In the spring of 2022, a woman named Shelby Bunch began appearing at government hearings in Riverside County, demanding that officials there address what she believed was an epidemic of fraud in local elections.
Bunch often introduced herself as a representative of New California, a secessionist movement that seeks to break away from what it describes as the tyranny of a Democratic-controlled state.
She accused Riverside officials of colluding in criminal activity and warned that they would soon “be answering to law enforcement.” She once closed her comments by telling the Riverside County Board of Supervisors to “have a crappy day.”
The supervisors didn’t seem to take Bunch seriously, but she found a powerful ally in Riverside Sheriff Chad Bianco.
Based on her various claims, including that the county’s electronic voting machines had been remotely manipulated, the sheriff put one of his senior investigators in charge of a criminal probe into the registrar of voters.
The investigator, Christopher Poznanski, quickly came to the conclusion that there was no evidence of a crime. On July 20, 2022, he sent Bunch an email letting her know he was closing the case.
“I understand this may not be the desired outcome,” he wrote. “But know that I did not take this case lightly and considered all of the information.”
Bunch was furious. She demanded that Poznanski investigate the “corrupt machines.”
But Poznanski was unmoved. “I respect your passion for this cause, but I will conduct no further investigation into the matter,” he wrote.
Bunch continued to write Bianco directly, urging him to reopen the case. Then, in early September, she got some help.
A figure in the “constitutional sheriff” movement, which asserts that elected sheriffs are more powerful than anyone — including the president and the courts — sent Bianco an email.
“I just heard this past week that a group of your constituents requested that you investigate election fraud in Riverside County and that your investigator was unable to find anything and you closed your investigation,” Steve Tuminello wrote to Bianco. “I know that as a Constitutional Sheriff you realize how extremely important Election Integrity is, and that you would welcome any assistance in these investigations.”
Bianco, whose career has been guided by the movement, wrote back to say he had launched another, more ambitious investigation.
Emails obtained by CalMatters trace the development of a years-long case that ultimately led to Bianco’s unprecedented seizure of 650,000 ballots in March. They reveal that his sprawling investigation was based on the thinnest of evidence and raise alarms over how the November elections could be disrupted by the unproven claims of fringe groups and ideologically aligned officials.
***
## Set task 1
Reproduce everything from "The supervisors didn’t" down to "registrar of voters." in the article on the Riverside County sheriff's election investigation.
## Set task 2
Extend the article on the Riverside County sheriff's election investigation with the next part, beginning right after its final sentence.
The data after this point has no connection to the article on the Riverside County sheriff's election investigation.

## Stored records
***
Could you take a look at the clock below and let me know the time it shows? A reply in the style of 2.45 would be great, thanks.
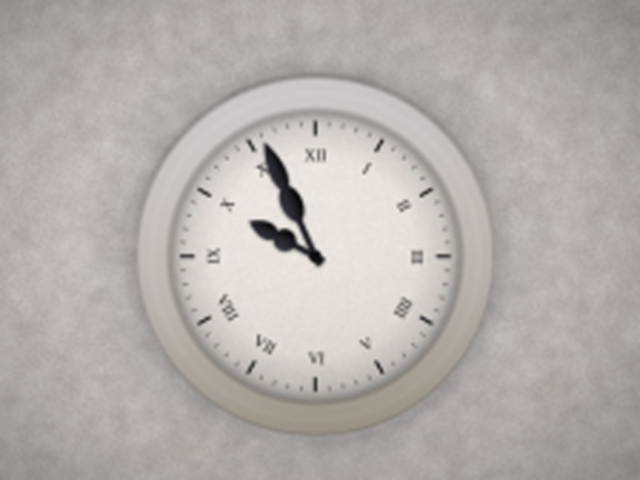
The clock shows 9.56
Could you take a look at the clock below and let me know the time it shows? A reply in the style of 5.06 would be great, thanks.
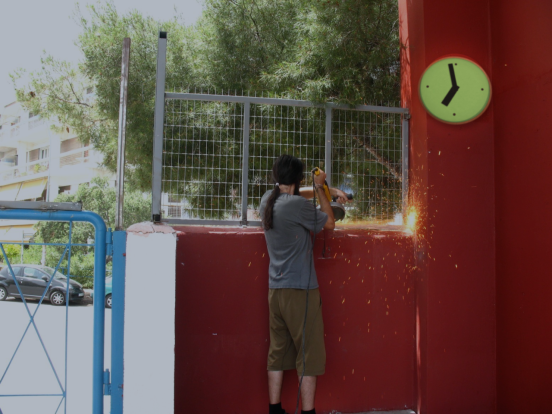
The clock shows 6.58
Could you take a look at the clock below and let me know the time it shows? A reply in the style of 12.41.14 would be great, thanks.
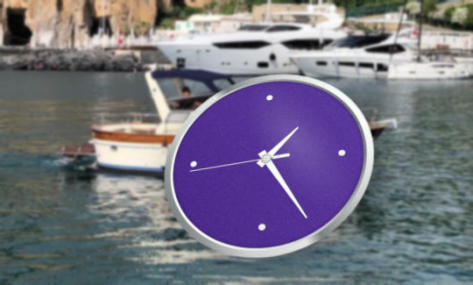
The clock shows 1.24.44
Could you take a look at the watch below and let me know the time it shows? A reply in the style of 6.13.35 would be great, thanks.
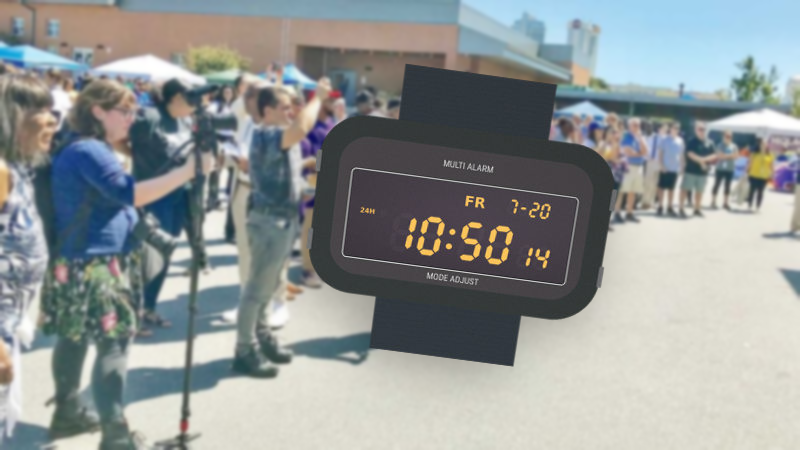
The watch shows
***
## Expected answer 1
The supervisors didn’t seem to take Bunch seriously, but she found a powerful ally in Riverside Sheriff Chad Bianco.
Based on her various claims, including that the county’s electronic voting machines had been remotely manipulated, the sheriff put one of his senior investigators in charge of a criminal probe into the registrar of voters.

## Expected answer 2
That scenario is particularly troubling in Riverside County, which is home to one of a few dozen congressional districts in the country that could determine control of the U.S. House of Representatives in the midterm elections.
Bianco’s emails with Bunch also show that he doubted some of her group’s allegations.
In one exchange in 2023, Bunch suggested the county supervisors were complicit in election fraud and might have ties to drug cartels.
“This is absolutely ridiculous,” Bianco responded. “Just because ‘someone’ convinced themselves of something doesn’t mean its reality.”
Bianco told Bunch her group was “acting stupid.”
“I actually cant believe I took the time to respond,” he wrote.
Still, he pushed the investigation forward.
In a 2024 podcast interview, Bunch said the sheriff had been hamstrung by the courts. She told her host that Bianco had “tried to get a search warrant on the machines … but the judge, he just laughed. He said, ‘I’m not giving you anything.’”
Her coalition, she said, needed a judge who was ideologically aligned with Bianco.
“If we can get just one judge,” she said, “the whole dam will break.”
“Who’s gonna be the one judge that steps up?”
In 2026, she would get her answer.
The “constitutional sheriff” movement is rooted in the beliefs of a Southern California-based white supremacist who was active in the 1970s and 1980s and argued that sheriffs were the country’s only legitimate law enforcement officials. Its members cite the 10th Amendment, which says that powers not specifically delegated to the federal government fall to the states. The amendment, however, makes no mention of sheriffs.
The main organization behind the movement, the Constitutional Sheriffs and Peace Officers Association, is led by a former sheriff named Richard Mack.
Since 2020, Mack has held a series of events alongside prominent election conspiracy theorists, encouraging sheriffs to investigate voter fraud in their own counties. Sheriffs, he said, “don’t have to ask permission from anybody.” As a result, many conspiracy-minded local groups have flocked to their county sheriffs for support when other officials have rejected their theories of election fraud.
Even though claims of widespread voter fraud have been debunked, these sheriffs have used their discretionary power to open investigations, many of them based on allegations that echo President Donald Trump’s false claims about the 2020 election.
Bianco, who could not be reached for comment for this story, describes himself as a constitutional sheriff and agrees with the movement’s core tenets.
He has maintained power in Riverside even as the county’s shifting demographics have altered its historically conservative political landscape. Today there are more registered Democrats in Riverside than there are Republicans. But that shift to the left has coincided with a religiously fueled radicalization on the right.
One of the key figures of that movement is Tim Thompson, the pastor of a powerful Riverside church and Bianco’s political ally. Thompson has led an effort to stack local school boards with members who have rolled back transgender student rights and rejected textbooks that mention Harvey Milk, one of the nation’s first openly gay elected officials. He recently celebrated a parishioner who was pardoned by Trump after being convicted for his role in the Jan. 6, 2021, attack on the Capitol.
Thompson has also taken an interest in the local judiciary. In 2022, he supported a former prosecutor named Jay Kiel, who was running to fill a seat on Riverside’s Superior Court.
When Kiel joined Thompson on his popular podcast, he promised to “bring a little balance back to the bench” to counteract the state’s liberal Legislature. Kiel also praised Bianco and said Riverside needed “judges that are willing to stand up and say, this is the law, and I’m going to follow it.”
He won the election.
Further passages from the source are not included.